Menteri Satryo Bantah Tudingan Ratusan ASN yang Demo di Kemendiktisaintek
JAKARTA, investortrust.id - Menteri Pendidikan Tinggi, Sains, dan Teknologi (Mendiktisaintek) Satryo Soemantri Brodjonegoro membantah tudingan yang dilontarkan ratusan aparatur sipil negara (ASN) yang menggelar demonstrasi di depan kantor Kemendiktisaintek, Jakarta, Senin (20/1/2025). Dalam aksi tersebut, ratusan ASN menyebut Satryo sebagai sosok yang pemarah dan arogan.
“Tidak ada sama sekali, tidak benar,” kata Satryo seusai pelantikan Rektor ITB di Aula Barat ITB, Bandung, Senin (20/1/2025).
Baca Juga
Satryo menyebut para ASN yang menggelar aksi demontrasi melontarkan tudingan kepadanya lantaran untuk menarik simpati. Satryo menyebut sedang melakukan mutasi dan rotasi untuk menjalankan perintah Presiden Prabowo Subianto yang meminta seluruh kementerian berhemat.
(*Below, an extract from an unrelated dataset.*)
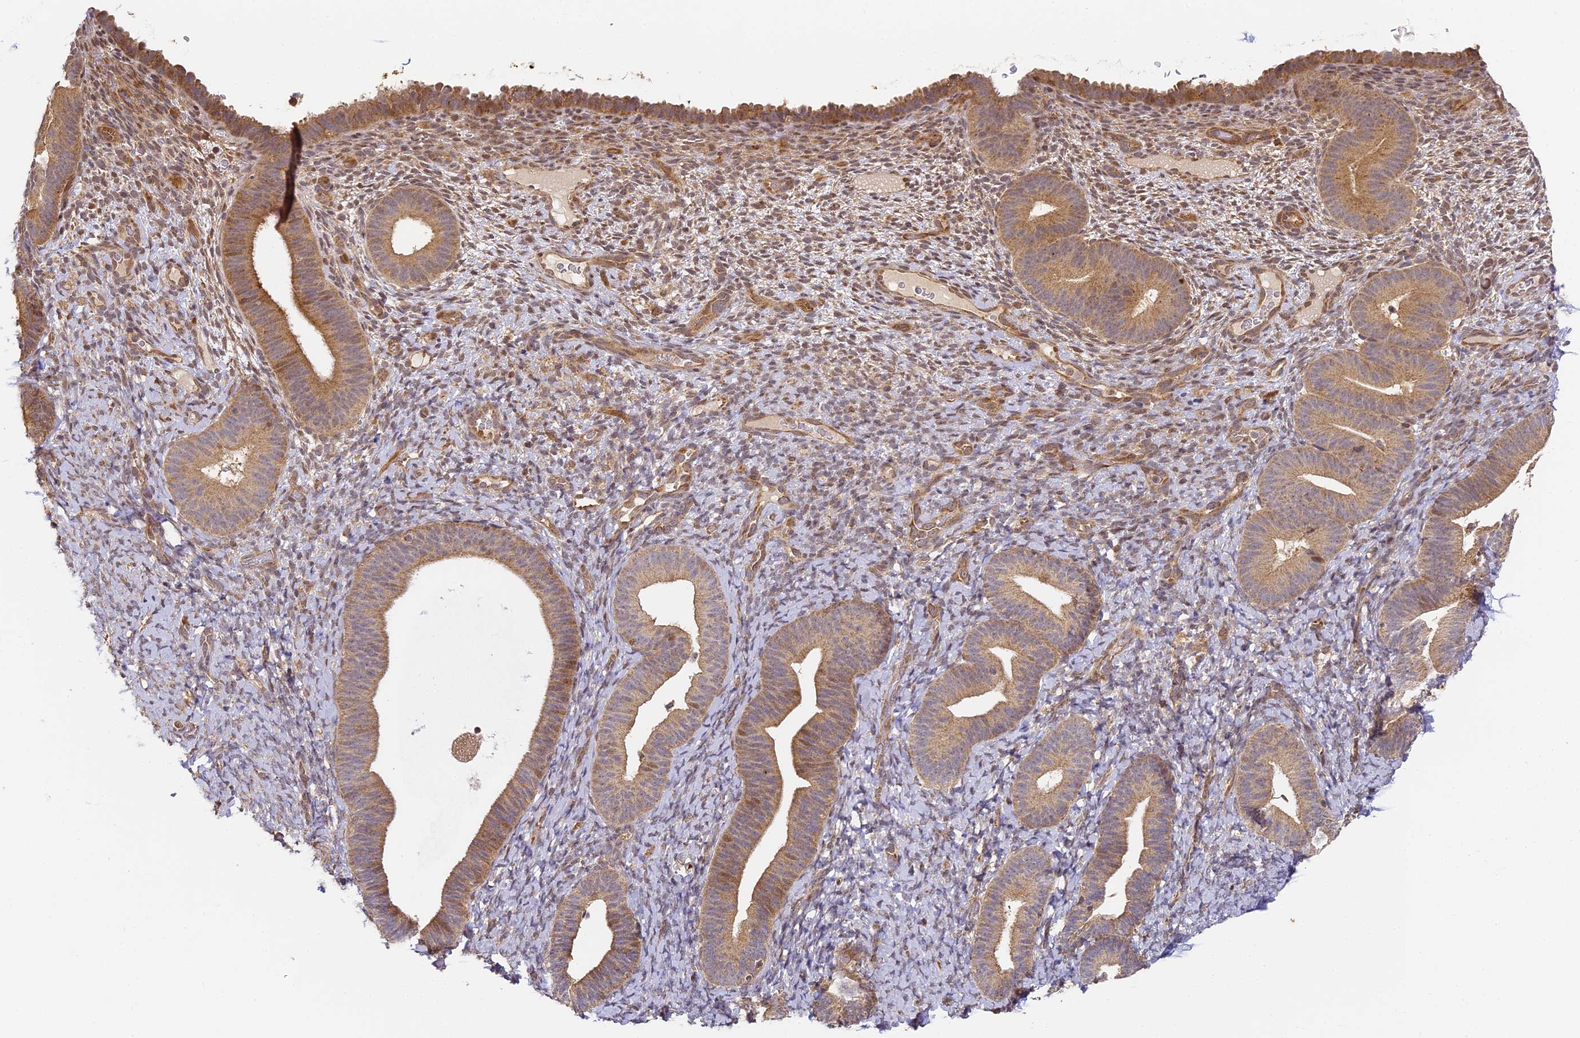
{"staining": {"intensity": "moderate", "quantity": "<25%", "location": "cytoplasmic/membranous"}, "tissue": "endometrium", "cell_type": "Cells in endometrial stroma", "image_type": "normal", "snomed": [{"axis": "morphology", "description": "Normal tissue, NOS"}, {"axis": "topography", "description": "Endometrium"}], "caption": "An immunohistochemistry (IHC) histopathology image of unremarkable tissue is shown. Protein staining in brown highlights moderate cytoplasmic/membranous positivity in endometrium within cells in endometrial stroma.", "gene": "ENSG00000268870", "patient": {"sex": "female", "age": 65}}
"Pendemo biasanya kan mencari sesuatu yang menarik kan, intinya kita sedang bersih-bersih, bereskan banyak kegiatan yang dianggap oleh kami pemborosan, presiden mengatakan tidak boleh boros di kementerian, kita kerjakan,” ungkapnya.
Menurutnya, aksi demonstrasi para ASN Kemendiktisaintek itu terkait mutasi besar-besaran yang dilakukannya. Terdapat sejumlah ASN yang menolak langkahnya tersebut.
“Demo itu terkait dengan kami sedang mengadakan upaya mutasi besar-besaran di kementerian, karena pecah jadi tiga menteri, kemudian kita ingin membenahi karena Pak Presiden mengatakan harus hemat dengan anggaran pemerintah, kita adakan satu mutasi yang cukup besar, dan karena ada pihak-pihak yang tidak berkenan dimutasi,” katanya.
Diberitakan, ratusan pegawai ASN Direktorat Jenderal Pendidikan Tinggi Kementerian Pendidikan Tinggi, Sains, dan Teknologi (Ditjen Dikti Kemendiktisaintek) menggelar aksi damai di depan kantor Kemdiktisaintek, Jakarta, Senin (20/1/2025).
Aksi yang dilakukan dengan menyanyikan sejumlah lagu kebangsaan seperti "Indonesia Raya" dan "Bagimu Negeri", teriakan yel-yel, serta pembentangan spanduk dan sejumlah karangan bunga tersebut dipicu adanya pemberhentian secara mendadak kepada salah seorang pegawai Kemendiktisaintek bernama Neni Herlina beberapa waktu yang lalu.
"Mungkin ada kesalahpahaman di dalam pelaksanaan tugas dan itu menjadi fitnah atau suuzon bahwa Ibu Neni menerima sesuatu, padahal dia tidak melakukannya," kata Ketua Paguyuban Pegawai Dikti Suwitno dikutip dari Antara.
Baca Juga
Tak hanya itu, Suwitno menyebutkan perlakuan yang diklaim tidak adil juga sebelumnya dibebankan kepada pegawai lain yang enggan disebutkan namanya. Dijelaskan, kegiatan yang diikuti oleh sebanyak kurang lebih 235 pegawai itu ditujukan untuk menyampaikan kepada khalayak, terutama Presiden Prabowo Subianto terkait apa yang terjadi di Kemendiktisaintek.
"Kami lebih kepada menyampaikan saja, terutama adalah kepada pejabat atau kepada Bapak Presiden yang sebenarnya mengangkat dan menunjuk beliau (Satryo Soemantri Brodjonegoro) sebagai menteri," ujarnya.